ELU's task was to extend the advantages of interactive learning to a wider audience, especially to those living in the EU's newest Member States, where Internet penetration is still relatively low and older adults are attempting to assimilate new ways of doing things. While 40-to-60 percent of European households have a broadband Internet connection, television is available in almost all of them.

"Television was targeted as the means to transmit life-long knowledge to potential learners in a highly relaxed and comprehensible mode," says project coordinator Alex Shani. "Learning while watching TV and enjoying oneself is the main driver of ELU's work."

Compelling Content, Interactive Results

Scripting interactivity into educational TV programs creates a much more compelling and engaging experience for the learner. The EU-funded ELU project resulted in a number of application approaches, some ready-made formats and templates for programs, and software for creating iDTV courses.

In particular, the researchers developed configuration parameters and content that helps to define interactive, multimedia presentations. They produced templates for multimedia pages and presentations, interactive quizzes, a virtual teacher, and support for ancillary devices. Users can adapt the template modules for particular programs depending on appearance, content and level of difficulty.

They also created the ELU Script, which describes every course, and an Authoring Tool (AT), which helps educators to create complex interactive courses through a visual interface. The AT was designed as a plug-in on the top of Giunti Lab's eXact Packager e-learning production software. A multimedia player they developed is able to interpret the ELU Script and manage user interaction.

All of ELU's software was developed using the open interactive TV standard MHP (Multimedia Home Platform). This allows the ELU technology to be used with MHP-enabled TV set-top boxes and on Java-enabled devices capable of running MHP or its related middleware.

To test ELU's software and methods, the researchers developed six t-learning courses in different languages with a variety of themes, target users, and interactive features. The courses dealt with history, business, ICT, mathematics, statistics and road safety, and they were targeted at a variety of audiences and ages, including young pupils, MBA students and older adults.

For example, ELU's 'ICT Basics' course was designed for adults aged over 35 who had no or only very basic knowledge of information and communications technologies.
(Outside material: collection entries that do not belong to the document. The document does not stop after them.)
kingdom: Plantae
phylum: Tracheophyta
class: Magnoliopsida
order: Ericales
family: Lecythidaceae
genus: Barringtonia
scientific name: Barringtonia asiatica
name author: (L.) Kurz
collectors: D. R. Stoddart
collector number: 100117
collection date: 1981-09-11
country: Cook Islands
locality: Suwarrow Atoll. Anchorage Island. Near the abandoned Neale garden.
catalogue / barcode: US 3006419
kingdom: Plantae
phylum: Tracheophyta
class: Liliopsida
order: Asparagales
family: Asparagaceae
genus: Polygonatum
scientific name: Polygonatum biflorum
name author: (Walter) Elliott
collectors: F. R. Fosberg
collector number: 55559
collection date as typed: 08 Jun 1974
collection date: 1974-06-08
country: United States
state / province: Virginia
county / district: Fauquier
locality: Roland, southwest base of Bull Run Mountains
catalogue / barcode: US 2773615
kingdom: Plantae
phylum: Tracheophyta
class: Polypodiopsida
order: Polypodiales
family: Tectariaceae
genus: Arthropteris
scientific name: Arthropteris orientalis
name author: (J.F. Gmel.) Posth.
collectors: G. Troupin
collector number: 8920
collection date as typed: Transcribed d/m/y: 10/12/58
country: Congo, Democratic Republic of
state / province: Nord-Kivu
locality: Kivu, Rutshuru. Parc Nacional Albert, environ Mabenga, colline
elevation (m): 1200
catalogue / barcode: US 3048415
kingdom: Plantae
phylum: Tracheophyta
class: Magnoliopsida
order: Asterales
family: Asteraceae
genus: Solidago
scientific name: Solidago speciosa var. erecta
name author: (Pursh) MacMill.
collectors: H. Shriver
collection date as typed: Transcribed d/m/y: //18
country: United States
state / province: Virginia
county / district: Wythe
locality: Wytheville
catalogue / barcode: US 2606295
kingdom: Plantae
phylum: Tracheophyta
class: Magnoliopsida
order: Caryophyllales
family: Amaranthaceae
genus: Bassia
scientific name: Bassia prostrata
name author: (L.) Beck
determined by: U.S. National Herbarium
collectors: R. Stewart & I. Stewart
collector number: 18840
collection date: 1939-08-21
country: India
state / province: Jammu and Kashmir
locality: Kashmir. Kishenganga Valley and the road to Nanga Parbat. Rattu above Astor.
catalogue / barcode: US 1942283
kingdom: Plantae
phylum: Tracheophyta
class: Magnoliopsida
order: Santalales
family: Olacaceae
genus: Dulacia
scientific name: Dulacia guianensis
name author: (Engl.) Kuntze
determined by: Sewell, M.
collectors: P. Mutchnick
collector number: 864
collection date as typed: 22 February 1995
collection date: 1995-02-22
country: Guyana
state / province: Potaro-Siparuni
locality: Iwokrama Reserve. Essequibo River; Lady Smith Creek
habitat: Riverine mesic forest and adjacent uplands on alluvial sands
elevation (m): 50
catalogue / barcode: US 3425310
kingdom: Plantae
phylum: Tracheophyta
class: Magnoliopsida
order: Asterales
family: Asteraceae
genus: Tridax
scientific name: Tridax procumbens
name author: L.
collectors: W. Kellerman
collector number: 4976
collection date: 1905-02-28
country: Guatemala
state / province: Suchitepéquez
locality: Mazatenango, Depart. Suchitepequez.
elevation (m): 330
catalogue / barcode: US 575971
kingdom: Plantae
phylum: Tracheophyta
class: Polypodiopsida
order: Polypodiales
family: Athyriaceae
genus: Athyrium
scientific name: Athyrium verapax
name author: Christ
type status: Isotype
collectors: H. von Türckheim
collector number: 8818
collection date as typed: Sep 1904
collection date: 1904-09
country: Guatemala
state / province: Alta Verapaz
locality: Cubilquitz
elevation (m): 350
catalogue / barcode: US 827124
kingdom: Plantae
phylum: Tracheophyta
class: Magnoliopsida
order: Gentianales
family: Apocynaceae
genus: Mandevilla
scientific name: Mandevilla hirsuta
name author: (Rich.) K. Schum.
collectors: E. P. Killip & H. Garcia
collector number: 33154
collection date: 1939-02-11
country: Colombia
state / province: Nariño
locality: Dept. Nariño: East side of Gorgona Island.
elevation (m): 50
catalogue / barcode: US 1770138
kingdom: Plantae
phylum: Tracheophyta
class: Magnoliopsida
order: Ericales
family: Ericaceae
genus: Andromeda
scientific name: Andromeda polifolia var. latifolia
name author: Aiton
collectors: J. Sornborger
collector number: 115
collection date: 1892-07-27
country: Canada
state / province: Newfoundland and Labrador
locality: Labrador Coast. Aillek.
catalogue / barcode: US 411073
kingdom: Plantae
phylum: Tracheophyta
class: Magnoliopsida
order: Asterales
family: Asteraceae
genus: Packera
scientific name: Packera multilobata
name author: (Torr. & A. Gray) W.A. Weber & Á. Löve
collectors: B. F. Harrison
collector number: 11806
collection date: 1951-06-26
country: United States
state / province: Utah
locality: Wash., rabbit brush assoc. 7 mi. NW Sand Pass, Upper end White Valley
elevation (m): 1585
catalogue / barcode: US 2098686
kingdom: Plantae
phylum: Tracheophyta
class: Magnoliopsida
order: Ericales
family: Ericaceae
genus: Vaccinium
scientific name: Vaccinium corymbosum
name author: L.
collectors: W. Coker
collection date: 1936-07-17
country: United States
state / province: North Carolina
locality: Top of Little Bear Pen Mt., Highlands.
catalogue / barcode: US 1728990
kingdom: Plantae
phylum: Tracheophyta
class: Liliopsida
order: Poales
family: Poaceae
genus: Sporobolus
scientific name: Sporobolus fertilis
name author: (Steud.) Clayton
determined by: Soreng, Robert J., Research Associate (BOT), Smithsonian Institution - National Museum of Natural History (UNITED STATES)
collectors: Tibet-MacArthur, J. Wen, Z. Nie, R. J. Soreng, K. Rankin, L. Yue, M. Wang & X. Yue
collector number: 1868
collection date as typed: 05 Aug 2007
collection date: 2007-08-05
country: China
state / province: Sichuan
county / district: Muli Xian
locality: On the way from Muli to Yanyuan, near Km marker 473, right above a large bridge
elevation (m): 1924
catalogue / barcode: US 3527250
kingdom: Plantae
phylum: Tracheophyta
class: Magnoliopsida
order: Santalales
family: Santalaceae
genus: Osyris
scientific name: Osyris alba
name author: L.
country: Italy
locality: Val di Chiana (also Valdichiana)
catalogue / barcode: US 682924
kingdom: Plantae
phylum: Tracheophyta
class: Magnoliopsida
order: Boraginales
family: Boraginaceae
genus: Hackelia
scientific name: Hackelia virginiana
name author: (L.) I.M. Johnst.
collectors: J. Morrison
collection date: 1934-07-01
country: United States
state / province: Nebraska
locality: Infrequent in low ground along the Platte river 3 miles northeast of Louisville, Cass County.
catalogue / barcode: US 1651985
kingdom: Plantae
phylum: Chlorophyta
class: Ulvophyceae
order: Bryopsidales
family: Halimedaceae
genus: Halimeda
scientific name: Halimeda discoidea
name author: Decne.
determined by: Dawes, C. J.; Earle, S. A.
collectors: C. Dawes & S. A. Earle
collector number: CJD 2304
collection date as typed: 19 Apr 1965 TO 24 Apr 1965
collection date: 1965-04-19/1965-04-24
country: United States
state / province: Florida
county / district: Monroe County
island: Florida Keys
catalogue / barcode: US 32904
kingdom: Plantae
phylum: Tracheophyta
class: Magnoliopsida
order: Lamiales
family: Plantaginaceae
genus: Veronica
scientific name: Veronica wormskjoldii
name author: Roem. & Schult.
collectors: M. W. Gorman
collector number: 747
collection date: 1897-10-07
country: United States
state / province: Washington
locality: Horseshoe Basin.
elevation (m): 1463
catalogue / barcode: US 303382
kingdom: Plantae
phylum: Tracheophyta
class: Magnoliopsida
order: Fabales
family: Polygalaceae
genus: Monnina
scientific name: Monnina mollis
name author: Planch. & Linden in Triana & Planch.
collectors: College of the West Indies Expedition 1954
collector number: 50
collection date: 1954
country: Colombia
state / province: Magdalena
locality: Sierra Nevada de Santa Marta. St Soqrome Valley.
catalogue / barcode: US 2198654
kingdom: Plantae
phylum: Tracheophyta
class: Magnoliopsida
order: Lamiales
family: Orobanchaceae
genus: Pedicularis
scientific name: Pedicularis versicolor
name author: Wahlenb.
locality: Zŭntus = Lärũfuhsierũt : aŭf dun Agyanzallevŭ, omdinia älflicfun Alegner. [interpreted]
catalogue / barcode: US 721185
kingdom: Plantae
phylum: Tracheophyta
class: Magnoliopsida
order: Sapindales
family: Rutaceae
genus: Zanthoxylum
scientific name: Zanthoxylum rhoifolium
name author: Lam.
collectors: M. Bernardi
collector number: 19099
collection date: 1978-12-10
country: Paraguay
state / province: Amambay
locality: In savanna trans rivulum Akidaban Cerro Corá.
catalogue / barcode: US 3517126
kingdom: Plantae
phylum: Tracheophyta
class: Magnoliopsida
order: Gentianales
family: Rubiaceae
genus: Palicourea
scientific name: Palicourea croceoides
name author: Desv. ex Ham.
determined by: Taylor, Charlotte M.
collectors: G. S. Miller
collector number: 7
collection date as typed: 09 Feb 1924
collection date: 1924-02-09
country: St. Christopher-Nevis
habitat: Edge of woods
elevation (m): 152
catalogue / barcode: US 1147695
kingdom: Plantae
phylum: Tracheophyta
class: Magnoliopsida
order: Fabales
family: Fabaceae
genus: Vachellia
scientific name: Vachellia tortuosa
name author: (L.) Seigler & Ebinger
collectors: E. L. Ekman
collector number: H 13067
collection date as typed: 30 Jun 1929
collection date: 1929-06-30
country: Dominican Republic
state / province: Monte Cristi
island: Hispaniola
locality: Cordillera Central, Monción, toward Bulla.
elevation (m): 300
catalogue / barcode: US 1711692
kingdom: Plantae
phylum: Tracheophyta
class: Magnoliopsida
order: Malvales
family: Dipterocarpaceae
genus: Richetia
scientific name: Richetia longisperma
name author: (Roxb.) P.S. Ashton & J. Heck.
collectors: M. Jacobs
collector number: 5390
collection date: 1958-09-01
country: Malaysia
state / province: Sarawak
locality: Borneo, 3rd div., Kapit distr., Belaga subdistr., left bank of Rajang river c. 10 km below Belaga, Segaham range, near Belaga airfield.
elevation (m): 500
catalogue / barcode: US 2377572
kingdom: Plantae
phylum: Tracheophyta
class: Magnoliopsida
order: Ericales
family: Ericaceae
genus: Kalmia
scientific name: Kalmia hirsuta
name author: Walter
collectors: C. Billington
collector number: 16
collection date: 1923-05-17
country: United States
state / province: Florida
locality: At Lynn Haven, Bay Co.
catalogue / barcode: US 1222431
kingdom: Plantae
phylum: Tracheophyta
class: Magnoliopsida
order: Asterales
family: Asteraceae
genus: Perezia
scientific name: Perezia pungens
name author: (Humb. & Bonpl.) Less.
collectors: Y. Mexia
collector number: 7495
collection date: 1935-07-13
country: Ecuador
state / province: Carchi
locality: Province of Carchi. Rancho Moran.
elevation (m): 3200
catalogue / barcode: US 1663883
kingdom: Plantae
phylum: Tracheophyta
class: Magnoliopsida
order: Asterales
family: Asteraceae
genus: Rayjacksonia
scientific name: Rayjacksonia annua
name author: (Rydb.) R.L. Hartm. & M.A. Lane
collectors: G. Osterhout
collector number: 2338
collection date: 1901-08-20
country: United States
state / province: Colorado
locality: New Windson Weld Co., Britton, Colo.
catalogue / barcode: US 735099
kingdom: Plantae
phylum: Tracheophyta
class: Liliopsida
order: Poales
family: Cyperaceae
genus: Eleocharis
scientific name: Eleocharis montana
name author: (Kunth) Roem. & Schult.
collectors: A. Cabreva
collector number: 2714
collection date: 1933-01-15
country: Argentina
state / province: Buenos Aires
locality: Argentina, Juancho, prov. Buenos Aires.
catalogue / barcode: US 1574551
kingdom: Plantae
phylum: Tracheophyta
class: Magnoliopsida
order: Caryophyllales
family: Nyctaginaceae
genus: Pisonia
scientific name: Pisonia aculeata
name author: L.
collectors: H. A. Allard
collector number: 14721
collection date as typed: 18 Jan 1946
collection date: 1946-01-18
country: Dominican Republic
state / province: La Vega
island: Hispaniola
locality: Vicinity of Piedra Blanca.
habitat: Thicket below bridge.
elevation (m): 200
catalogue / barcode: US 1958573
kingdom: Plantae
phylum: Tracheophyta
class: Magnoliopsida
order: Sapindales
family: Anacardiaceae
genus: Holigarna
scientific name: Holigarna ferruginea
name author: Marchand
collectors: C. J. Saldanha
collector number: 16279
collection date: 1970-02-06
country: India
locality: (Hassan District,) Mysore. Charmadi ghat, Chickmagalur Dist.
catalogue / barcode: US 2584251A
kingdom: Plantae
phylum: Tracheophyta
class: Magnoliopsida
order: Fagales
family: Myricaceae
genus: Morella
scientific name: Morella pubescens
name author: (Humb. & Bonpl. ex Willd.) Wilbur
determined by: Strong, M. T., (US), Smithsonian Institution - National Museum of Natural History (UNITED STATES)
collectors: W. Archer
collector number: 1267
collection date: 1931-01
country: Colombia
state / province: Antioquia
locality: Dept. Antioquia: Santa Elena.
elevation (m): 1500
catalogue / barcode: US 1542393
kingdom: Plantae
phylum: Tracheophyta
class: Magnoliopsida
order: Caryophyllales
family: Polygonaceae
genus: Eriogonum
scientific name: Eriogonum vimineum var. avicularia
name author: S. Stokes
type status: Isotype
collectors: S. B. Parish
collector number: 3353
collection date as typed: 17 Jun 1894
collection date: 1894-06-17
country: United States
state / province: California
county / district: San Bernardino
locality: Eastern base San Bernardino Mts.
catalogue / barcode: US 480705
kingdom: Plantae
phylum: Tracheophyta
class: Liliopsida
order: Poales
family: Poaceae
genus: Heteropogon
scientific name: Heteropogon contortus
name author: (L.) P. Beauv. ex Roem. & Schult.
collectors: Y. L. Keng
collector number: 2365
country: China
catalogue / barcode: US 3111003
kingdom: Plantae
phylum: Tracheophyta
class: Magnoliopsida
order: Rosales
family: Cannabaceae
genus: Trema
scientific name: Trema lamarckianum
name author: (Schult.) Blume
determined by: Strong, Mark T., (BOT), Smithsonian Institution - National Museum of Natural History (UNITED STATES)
The participating university prepared two interactive modules of the course. One guided the user through the process of finding and booking a holiday via the Internet. The second dealt with the task of preparing and presenting digital photos to relatives.

Meanwhile ELU's iDTV business course was designed to encourage small business entrepreneurship in Latvia. The first module of the course introduces learners to basic business terms, provides a personal narrative about running a small business in Latvia and offers interactive content related to starting a business.

The second module uses a personal narrative about running a small business in Kenya to introduce learners to supply and demand functions, with built-in interactivity to help users understand the relationship between these market forces.

Testing and Confirmation

The courses were tested on users in the Czech Republic, Hungary, Latvia, Slovenia and Lithuania. The testing confirmed the premise that t-learning complements e-learning and other methods of transmitting information, says Shani.

With the conclusion of the ELU project and the development of iDTV software that is close to market quality, it is now up to educational content developers to take the process further. For example, Czech TV plans to launch a dedicated channel devoted to t-learning, opening up the way for ELU's products to be tested in the market.

The ELU project received funding under the ICT strand of the EU's Sixth Framework Program for research.